#### [DIRECTIONS]
In the forum thread about the talking skull, quote the text from "# My first talking" to "inside the skull.".

#### [SELECTED TEXT]
# My first talking skull



## Chuck (Oct 10, 2009)

This is my first attempt at making a talking skull. I used a Gemmy talking skull and a single channel color organ. Everything is housed inside the skull.

For anyone interested, I will explain the symbol on the forehead and the headphones. I made this skull for my Sensei (actualy he is Goshi) who hosts a radio show called Atemi-Cast. It was a copy of the logo they use. The symbol represents Atemi-Ryu Ju-Jitsu.

Anyways, The audio is not so good in the video (wife was doing dishes in the background) and the jaw doesn't sync perfectly. I still need to tweek that.

Let me know what you think.


----------



## RRHUNTER (Aug 13, 2011)

Its great. Where do you get Gemmy skulls?


----------



## Chuck (Oct 10, 2009)

Got them at Lowes last year after Halloween.


----------



## RoxyBlue (Oct 6, 2008)

#### [STORED DATA]
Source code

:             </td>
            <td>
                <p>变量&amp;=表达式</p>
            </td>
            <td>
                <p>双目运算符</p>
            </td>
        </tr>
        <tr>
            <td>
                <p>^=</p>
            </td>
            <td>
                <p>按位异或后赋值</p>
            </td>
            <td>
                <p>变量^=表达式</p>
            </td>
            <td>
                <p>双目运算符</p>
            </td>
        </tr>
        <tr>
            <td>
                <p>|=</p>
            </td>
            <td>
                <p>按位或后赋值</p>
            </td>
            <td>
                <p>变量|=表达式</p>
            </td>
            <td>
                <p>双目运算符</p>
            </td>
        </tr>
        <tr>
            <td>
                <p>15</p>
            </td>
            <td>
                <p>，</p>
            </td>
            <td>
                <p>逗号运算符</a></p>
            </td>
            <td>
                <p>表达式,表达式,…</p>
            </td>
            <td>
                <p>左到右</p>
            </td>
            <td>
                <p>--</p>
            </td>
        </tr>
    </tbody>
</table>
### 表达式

#### [SOLUTION TO THIS PROBLEM]
# My first talking skull



## Chuck (Oct 10, 2009)

This is my first attempt at making a talking skull. I used a Gemmy talking skull and a single channel color organ. Everything is housed inside the skull.